Looking at your phone for too long? Fruit can help your eyes.

Age related macular degeneration (ARMD) accounts for 50% of all blindness in the UK. It affects 600,000 people a year, with 200 a day being diagnosed. ARMD comes in two forms: wet and dry.

The wet form is much more dangerous, causing a speedy deterioration in vision. ‘Unfortunately, there’s no cure for ARMD,’ explains optician Omar Hassan, head of professional services at Vision Express. ‘But there are injections that can halt its progress for some patients – it’s important to catch it early, as it can lead to significant blindness if left untreated.’

The average Brit only has an eye test every five years (rather than the recommended two), but as we age it’s more important than ever to have regular check-ups.

Cutting down on screen time
Of course, this is the age of the screen. Whether it’s TVs, phones or computers, most of us spend a good portion of our day looking at them. Televisions are the most commonly looked at, with 72% of Brits watching TV each day. Most people naturally blink around 20 times a minute, keeping our eyes fresh and hydrated.
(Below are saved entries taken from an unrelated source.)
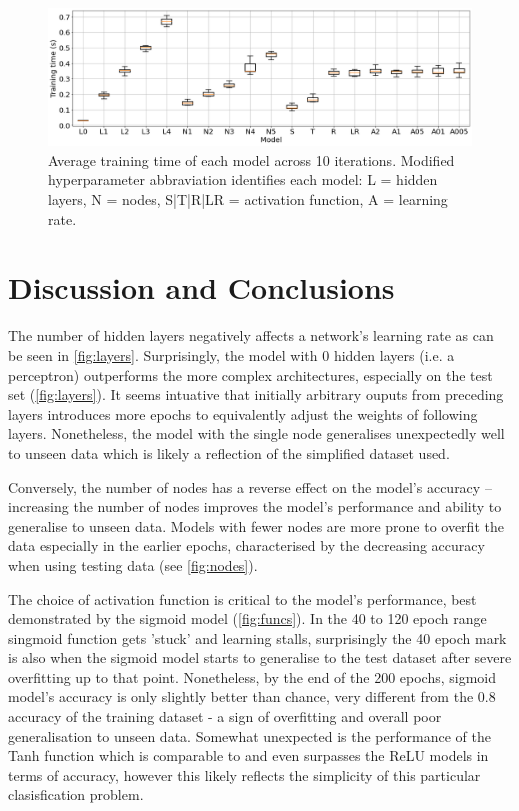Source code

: \documentclass{article}
\begin{document}
\begin{figure}[H]
  \centering
  \includegraphics[width=\textwidth]{figs/times.png}
  \caption{
    Average training time of each model across 10 iterations.
    Modified hyperparameter abbraviation identifies each model:
    L = hidden layers, N = nodes, S|T|R|LR = activation function,
    A = learning rate.
  }
  \label{fig:times}
\end{figure}

\section{Discussion and Conclusions}

The number of hidden layers negatively affects a network's learning rate as can be seen in \ref{fig:layers}. Surprisingly, the model with 0 hidden layers (i.e. a perceptron) outperforms the more complex architectures, especially on the test set (\ref{fig:layers}). It seems intuative that initially arbitrary ouputs from preceding layers introduces more epochs to equivalently adjust the weights of following layers. Nonetheless, the model with the single node generalises unexpectedly well to unseen data which is likely a reflection of the simplified dataset used.

Conversely, the number of nodes has a reverse effect on the model's accuracy -- increasing the number of nodes improves the model's performance and ability to generalise to unseen data. Models with fewer nodes are more prone to overfit the data especially in the earlier epochs, characterised by the decreasing accuracy when using testing data (see \ref{fig:nodes}).

The choice of activation function is critical to the model's performance, best demonstrated by the sigmoid model (\ref{fig:funcs}). In the 40 to 120 epoch range singmoid function gets 'stuck' and learning stalls, surprisingly the 40 epoch mark is also when the sigmoid model starts to generalise to the test dataset after severe overfitting up to that point. Nonetheless, by the end of  the 200 epochs, sigmoid model's accuracy is only slightly better than chance, very different from the 0.8 accuracy of the training dataset - a sign of overfitting and overall poor generalisation to unseen data.
Somewhat unexpected is the performance of the Tanh function which is comparable to and even surpasses the ReLU models in terms of accuracy, however this likely reflects the simplicity of this particular clasisfication problem.
\end{document}
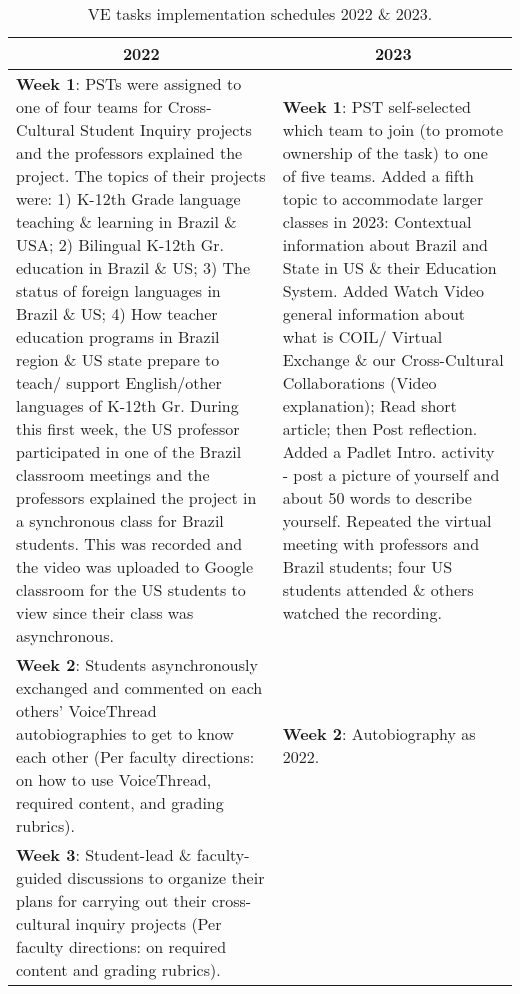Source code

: \begin{table}[htpb]
\centering 
\begin{threeparttable}
\caption{VE tasks implementation schedules 2022 \& 2023.}
\label{tab-02}
\small
\setlength{\tabcolsep}{3pt}
\begin{tabular}{*{2}{p{}}}
\toprule
\multicolumn{1}{c}{2022} & \multicolumn{1}{c}{2023}\\
\midrule
\textbf{Week 1}: PSTs were assigned to one of four teams for Cross-Cultural Student Inquiry projects and the professors explained the project.
The topics of their projects were: 1) K-12th Grade language teaching \& learning in Brazil \& USA; 2) Bilingual K-12th Gr. education in Brazil \& US; 3) The status of foreign languages in Brazil \& US; 4) How teacher education programs in Brazil region \& US state prepare to teach/ support English/other languages of K-12th Gr.
During this first week, the US professor participated in one of the Brazil classroom meetings and the professors explained the project in a synchronous class for Brazil students. This was recorded and the video was uploaded to Google classroom for the US students to view since their class was asynchronous. &
									
\textbf{Week 1}: PST self-selected which team to join (to promote ownership of the task) to one of five teams.
Added a fifth topic to accommodate larger classes in 2023:  Contextual information about Brazil and State in US \& their Education System.
Added Watch Video general information about what is COIL/ Virtual Exchange \& our Cross-Cultural Collaborations (Video explanation); Read short article; then Post reflection.
Added a Padlet Intro. activity - post a picture of yourself and about 50 words to describe yourself.
Repeated the virtual meeting with professors and Brazil students; four US students attended \& others watched the recording. \\
					
\textbf{Week 2}: Students asynchronously exchanged and commented on each others’ VoiceThread autobiographies to get to know each other (Per faculty directions: on how to use VoiceThread, required content, and grading rubrics). &
			
\textbf{Week 2}: Autobiography as 2022. \\
				
\textbf{Week 3}: Student-lead \& faculty-guided discussions to organize their plans for carrying out their cross-cultural inquiry projects (Per faculty directions: on required content and grading rubrics). &
					

\end{tabular}
\end{threeparttable}
\end{table}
But worrying new research suggests we only blink one to three times a minute when focused on a screen, which can lead to blurred vision, dry eyes and headaches from eye strain.

'Longer periods between blinking cause dry eyes, redness, a feeling of “grittiness” and blurred vision.’

Dr Sabrina recommends following the 20-20-20 rule: every 20 minutes look away from the telly or computer and look at something at least 20 feet away for 20 seconds.